士兵们纷纷忙碌起来,大队伍缓缓移进绿洲。

上官嫃脑里空白一片,只觉得这夕阳极刺目,刺得人头昏眼花。司马银凤躬身,朝她伸手,语气温和道:“太后,请上车。”

上官嫃木然朝她走过去,耳边传来査元赫低微的呼唤:“晚上在帐里等我。”那熟悉的嗓音令她心绪稍微平和了些,不论前边的路究竟要怎样走,他都会护着她的罢。

寝帐的帘子厚重,一放下来,大漠里呼啸的风声顷刻被遮掩得毫无踪迹。上官嫃呆呆跪坐在床铺上,失神望着自己的手臂,并未察觉有人进来。直到司马银凤逼近她问:“太后似乎有心事?”

上官嫃心中一惊,从容将衣袖放下,“皇姐劳累了,怎么不在帐中休息。”

司马银凤满面倦态,不似从前那般锋芒毕露,叹道:“我想叫你看个东西,又担心你情绪过激,便先来问一声。”

“皇姐想叫我看什么?”上官嫃定定望着她。

“我们在大漠里遇见了押解犯人去扁州的队伍。”

上官嫃喜出望外,表情刹那又僵住了,静静不发一言瞪着司马银凤。似乎预料到了什么,手指便剧烈颤抖起来。司马银凤握住她的手,痛心道:“他们被风沙掩埋致死,后又被暴晒多时,已被晒成了干尸,面目难忍……只想叫你去认一认你爹,好焚了骨灰回去下葬。”

上官嫃僵了许久,嘴角微微抽搐,艰难挤出几个字:“等一会。”

“嗯,我在帐外等你。”司马银凤戚然望了她一眼,快步走了出去。

上官嫃猛地捂紧了胸口,大口大口喘气,生生将悲伤吸进肚里不着痕迹地消化掉。她极度恐惧,又必须撑下去,世上已再无亲人,最疼爱她的爹此刻就躺在不远处,等她去认、等她带他回家。她还记得,娘亲的墓穴有两口石棺,其中一口是爹留给他自己的。

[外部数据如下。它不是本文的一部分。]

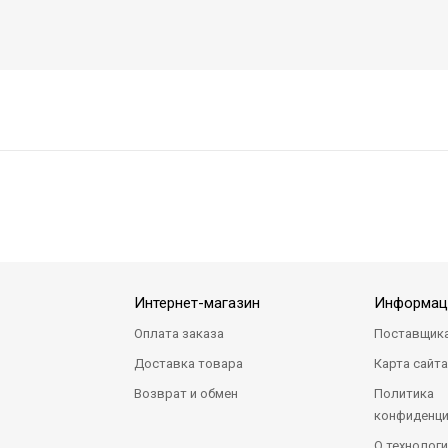
Интернет-магазин
Информац
Оплата заказа
Поставщик
Доставка товара
Карта сайт
Возврат и обмен
Политика
конфиденци
О технологи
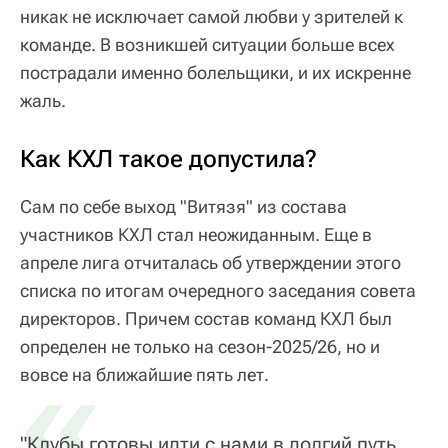
никак не исключает самой любви у зрителей к
команде. В возникшей ситуации больше всех
пострадали именно болельщики, и их искренне
жаль.
Как КХЛ такое допустила?
Сам по себе выход "Витязя" из состава
участников КХЛ стал неожиданным. Еще в
апреле лига отчиталась об утверждении этого
списка по итогам очередного заседания совета
директоров. Причем состав команд КХЛ был
определен не только на сезон-2025/26, но и
«
вовсе на ближайшие пять лет.
"Клубы готовы идти с нами в долгий путь,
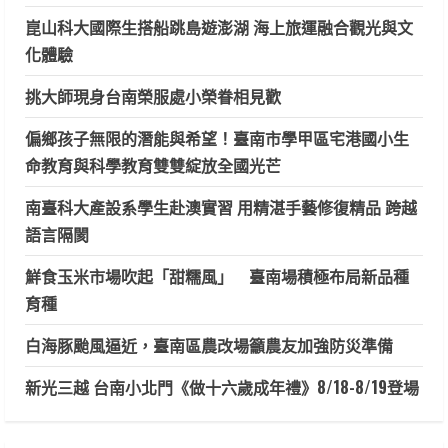
崑山科大國際生搭船跳島遊澎湖 海上旅運融合觀光與文
化體驗
挑大師現身台南榮服處小榮眷相見歡
偏鄉孩子無限的潛能與希望！臺南市學甲區宅港國小生
命教育與科學教育雙雙綻放全國光芒
南臺科大產設系學生赴澳實習 用精湛手藝修復精品 跨越
語言隔閡
鮮食玉米市場吹起「甜糯風」 臺南場積極布局新品種
育種
白海豚颱風逼近，臺南區農改場籲農友加強防災準備
新光三越 台南小北門《做十六歲成年禮》8/18-8/19登場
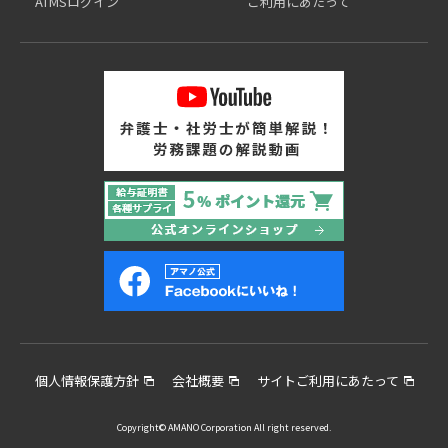
ATMSログイン
ご利用にあたって
個人情報保護方針
会社概要
サイトご利用にあたって
Copyright© AMANO Corporation All right reserved.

她要带爹回到娘身边,让他们重聚。

上官嫃骤然爬起来疾步冲出寝帐,对背对着自己的司马银凤说:“我们走罢。”

此时,査元赫正站在一丈开外,怔怔望着她。司马银凤侧头唤他:“你也一起去好了。”说着,她便拢着防风斗篷朝小帐去了。上官嫃失魂落魄随着司马银凤,并未在意査元赫朝自己伸来的手,只自顾自朝前走,好似只剩了一具躯壳。査元赫抿紧了唇快步跟上她,护在她身后,生怕那摇摇欲坠的身子突然晕厥倒地。

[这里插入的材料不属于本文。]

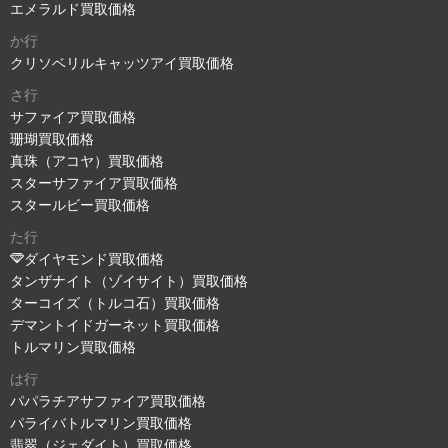
エメラルド買取価格
か行
クリソベリルキャッツアイ買取価格
さ行
サファイア買取価格
珊瑚買取価格
真珠（アコヤ）買取価格
スターサファイア買取価格
スタールビー買取価格
た行
ダイヤモンド買取価格
タンザナイト（ゾイサイト）買取価格
ターコイズ（トルコ石）買取価格
デマントイドガーネット買取価格
トルマリン買取価格
は行
パパラチアサファイア買取価格
パライバトルマリン買取価格
翡翠（ジェダイト）買取価格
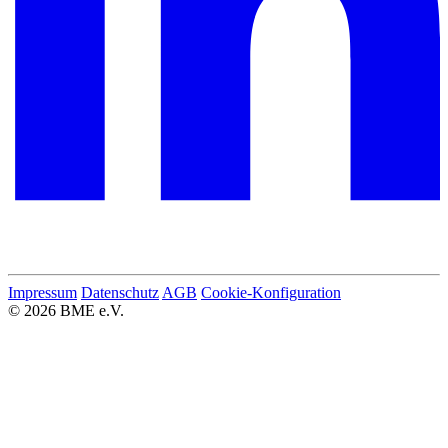
Impressum
Datenschutz
AGB
Cookie-Konfiguration
© 2026 BME e.V.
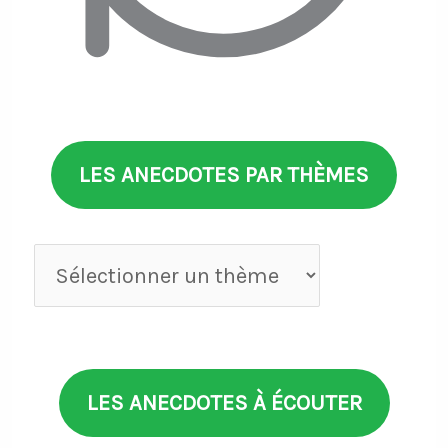
LES ANECDOTES PAR THÈMES
Anecdotes
par
thèmes
LES ANECDOTES À ÉCOUTER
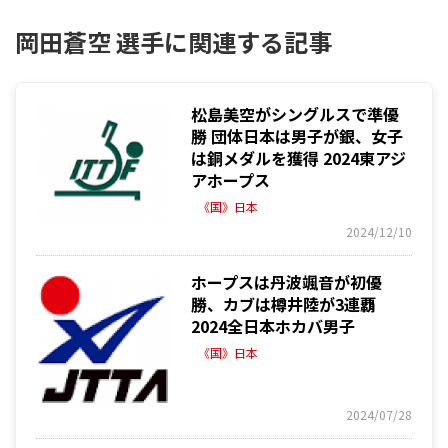
岡田蒼空 選手に関連する記事
松島美空がシングルスで準優
勝 団体日本は男子が銀、女子
は銅メダルを獲得 2024東アジ
アホープス
《国》日本
2024/12/10
ホープスは丹波颯音が初優
勝、カブは樽井陸が3連覇
2024全日本ホカバ男子
《国》日本
2024/07/28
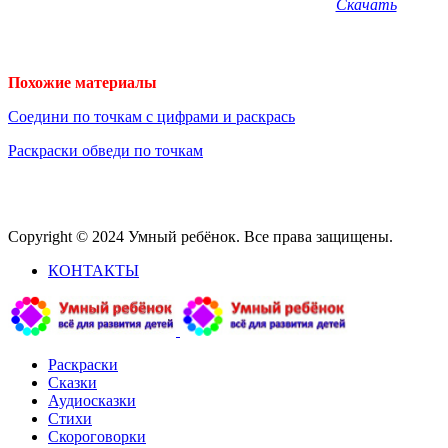
Скачать
Похожие материалы
Соедини по точкам с цифрами и раскрась
Раскраски обведи по точкам
Copyright © 2024 Умный ребёнок. Все права защищены.
КОНТАКТЫ
Раскраски
Сказки
Аудиосказки
Стихи
Скороговорки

这一段路极近,怎么好像走了一世那么长。帐里守卫的士兵掀开帘子,现出里面两排用白布遮盖的尸首。上官嫃顿了顿,垂头钻进去。

司马银凤抬了抬手示意,士兵便将白布扯开。数十具干尸呈现在眼前,那些皮肉干枯粘连在骨骼上,面容惊悚至极,头发稀疏枯黄,就像传说中的恶鬼一般。上官嫃侧目瞟了几眼,便不敢再看,肚里一阵汹涌好似翻江倒海,忍不住扭向一旁干呕起来。其实口里什么也没呕出来,只是眼泪先簌簌扑落了。査元赫揽住她的胳膊,心疼得无以复加,却不知要说什么才可以安慰她。

司马银凤轻声道:“若是不敢,改天罢。”

上官嫃死死咬住下唇,踉跄几步冲到那些干尸当中,一面泪流,一面细细打量。査元赫在一旁看得揪心,恨不得将她拖出去,好别让她刚结痂的伤疤又再次溃烂流血。

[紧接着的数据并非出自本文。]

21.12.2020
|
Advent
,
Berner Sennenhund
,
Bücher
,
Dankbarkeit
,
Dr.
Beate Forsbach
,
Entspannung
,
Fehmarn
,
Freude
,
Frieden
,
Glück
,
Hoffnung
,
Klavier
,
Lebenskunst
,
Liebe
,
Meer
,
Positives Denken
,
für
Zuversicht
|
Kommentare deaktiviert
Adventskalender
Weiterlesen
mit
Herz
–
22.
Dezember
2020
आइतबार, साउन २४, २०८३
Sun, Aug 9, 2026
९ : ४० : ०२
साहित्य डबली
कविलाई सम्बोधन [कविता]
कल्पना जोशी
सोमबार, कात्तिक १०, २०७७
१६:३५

上官嫃剧烈颤抖的手翻动着一具具干尸身上褴褛的衣裳,终于在其中一具面前跪了下去,泣不成声。

司马银凤快步走了去,瞠目端详,问:“是他么?”

“是……亵衣的袖口有娘亲绣的花纹……”上官嫃攥着尸首的袖口,隐忍的哭泣渐渐变成嚎啕,声嘶力竭。査元赫从她身后抱住她,用自己的胸膛包裹住她颤抖且冰冷的身体,埋首在她颈间哽咽道:“还有我,娘子,我一直都会在……”

上官嫃渐渐伏地痛哭,她许久没这样哭过,最近的一次,仿佛是在太液池边。她以为那时便穷极了一生的眼泪,原来不是。伤痛并不曾麻木,而是逐渐加深。丈夫、爹娘、家族,一丝丝从她生命中被剥离,她终究落到了一无所有的地步,就算躲在大漠里,仍然逃避不了如此残酷的命途。为何要甘心忍受?为何只有无尽的忍受……她从未争过什么,但也是时候争点什么了。此仇,不共戴天……

漆黑的帐里燃起了一点火光,司马银凤提着灯笼慢慢走近床边,见上官嫃仍然坐在角落里纹丝不动,好似丢了魂一般,只是瞪着空洞的双眼。査元赫趴在一旁睡得正熟,轻微的鼾声中还透着几分天真。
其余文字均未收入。